● **TASK TO CARRY OUT**
Only the lines from the beginning of the data below through the line that contains "горячего водоснабжения, передает" should be repeated, exactly as written.

● **RECORDS FOR THE TASK**

----------

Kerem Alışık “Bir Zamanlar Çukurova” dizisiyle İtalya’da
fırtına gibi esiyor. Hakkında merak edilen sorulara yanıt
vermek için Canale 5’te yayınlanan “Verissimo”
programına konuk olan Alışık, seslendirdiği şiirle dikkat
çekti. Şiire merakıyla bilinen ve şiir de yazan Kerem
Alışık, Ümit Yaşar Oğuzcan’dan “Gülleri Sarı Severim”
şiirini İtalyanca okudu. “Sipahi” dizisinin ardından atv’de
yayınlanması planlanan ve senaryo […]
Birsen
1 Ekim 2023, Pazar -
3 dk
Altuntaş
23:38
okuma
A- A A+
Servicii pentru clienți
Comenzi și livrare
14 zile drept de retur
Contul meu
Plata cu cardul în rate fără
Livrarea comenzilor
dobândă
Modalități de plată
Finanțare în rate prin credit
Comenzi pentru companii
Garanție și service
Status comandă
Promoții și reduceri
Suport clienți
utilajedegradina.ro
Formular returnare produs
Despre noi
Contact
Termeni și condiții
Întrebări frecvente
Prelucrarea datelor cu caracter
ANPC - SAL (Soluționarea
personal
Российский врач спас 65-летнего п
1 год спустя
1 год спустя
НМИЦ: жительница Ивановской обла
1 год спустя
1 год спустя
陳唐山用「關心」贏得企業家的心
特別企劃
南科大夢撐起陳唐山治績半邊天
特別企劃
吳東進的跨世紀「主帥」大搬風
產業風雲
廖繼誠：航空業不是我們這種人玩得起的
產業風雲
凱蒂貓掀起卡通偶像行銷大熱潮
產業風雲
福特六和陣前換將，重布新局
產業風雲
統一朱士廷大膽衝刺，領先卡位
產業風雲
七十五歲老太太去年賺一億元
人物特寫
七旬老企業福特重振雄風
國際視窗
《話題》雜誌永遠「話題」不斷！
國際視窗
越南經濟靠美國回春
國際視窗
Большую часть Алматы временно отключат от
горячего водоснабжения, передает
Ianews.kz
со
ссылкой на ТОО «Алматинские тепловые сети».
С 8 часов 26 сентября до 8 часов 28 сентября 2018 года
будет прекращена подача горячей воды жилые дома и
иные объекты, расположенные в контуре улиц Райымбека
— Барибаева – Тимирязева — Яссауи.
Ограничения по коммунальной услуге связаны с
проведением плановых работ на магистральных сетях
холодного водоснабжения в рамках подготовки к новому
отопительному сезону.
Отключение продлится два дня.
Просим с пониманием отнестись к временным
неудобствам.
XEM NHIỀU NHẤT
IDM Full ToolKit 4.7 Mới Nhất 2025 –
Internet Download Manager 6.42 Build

----------

● **WORKED SOLUTION**
Kerem Alışık “Bir Zamanlar Çukurova” dizisiyle İtalya’da
fırtına gibi esiyor. Hakkında merak edilen sorulara yanıt
vermek için Canale 5’te yayınlanan “Verissimo”
programına konuk olan Alışık, seslendirdiği şiirle dikkat
çekti. Şiire merakıyla bilinen ve şiir de yazan Kerem
Alışık, Ümit Yaşar Oğuzcan’dan “Gülleri Sarı Severim”
şiirini İtalyanca okudu. “Sipahi” dizisinin ardından atv’de
yayınlanması planlanan ve senaryo […]
Birsen
1 Ekim 2023, Pazar -
3 dk
Altuntaş
23:38
okuma
A- A A+
Servicii pentru clienți
Comenzi și livrare
14 zile drept de retur
Contul meu
Plata cu cardul în rate fără
Livrarea comenzilor
dobândă
Modalități de plată
Finanțare în rate prin credit
Comenzi pentru companii
Garanție și service
Status comandă
Promoții și reduceri
Suport clienți
utilajedegradina.ro
Formular returnare produs
Despre noi
Contact
Termeni și condiții
Întrebări frecvente
Prelucrarea datelor cu caracter
ANPC - SAL (Soluționarea
personal
Российский врач спас 65-летнего п
1 год спустя
1 год спустя
НМИЦ: жительница Ивановской обла
1 год спустя
1 год спустя
陳唐山用「關心」贏得企業家的心
特別企劃
南科大夢撐起陳唐山治績半邊天
特別企劃
吳東進的跨世紀「主帥」大搬風
產業風雲
廖繼誠：航空業不是我們這種人玩得起的
產業風雲
凱蒂貓掀起卡通偶像行銷大熱潮
產業風雲
福特六和陣前換將，重布新局
產業風雲
統一朱士廷大膽衝刺，領先卡位
產業風雲
七十五歲老太太去年賺一億元
人物特寫
七旬老企業福特重振雄風
國際視窗
《話題》雜誌永遠「話題」不斷！
國際視窗
越南經濟靠美國回春
國際視窗
Большую часть Алматы временно отключат от
горячего водоснабжения, передает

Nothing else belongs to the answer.